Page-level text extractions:
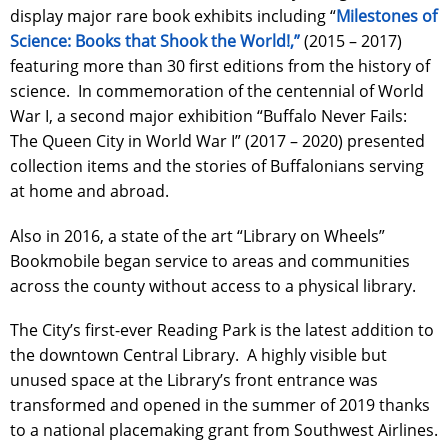
display major rare book exhibits including “
Milestones of
Science: Books that Shook the World!,”
(2015 – 2017)
featuring more than 30 first editions from the history of
science. In commemoration of the centennial of World
War I, a second major exhibition “Buffalo Never Fails:
The Queen City in World War I” (2017 – 2020) presented
collection items and the stories of Buffalonians serving
at home and abroad.
Also in 2016, a state of the art “Library on Wheels”
Bookmobile began service to areas and communities
across the county without access to a physical library.
The City’s first-ever Reading Park is the latest addition to
the downtown Central Library. A highly visible but
unused space at the Library’s front entrance was
transformed and opened in the summer of 2019 thanks
to a national placemaking grant from Southwest Airlines.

What needs to be done: Rewrite the lines running from the start of the records through the line containing "The City’s first-ever", swapping "Bookmobile" for "book bus" and keeping everything else unchanged. Return only those lines, without the pictures.

Response to the task:
display major rare book exhibits including “
Milestones of
Science: Books that Shook the World!,”
(2015 – 2017)
featuring more than 30 first editions from the history of
science. In commemoration of the centennial of World
War I, a second major exhibition “Buffalo Never Fails:
The Queen City in World War I” (2017 – 2020) presented
collection items and the stories of Buffalonians serving
at home and abroad.
Also in 2016, a state of the art “Library on Wheels”
book bus began service to areas and communities
across the county without access to a physical library.
The City’s first-ever Reading Park is the latest addition to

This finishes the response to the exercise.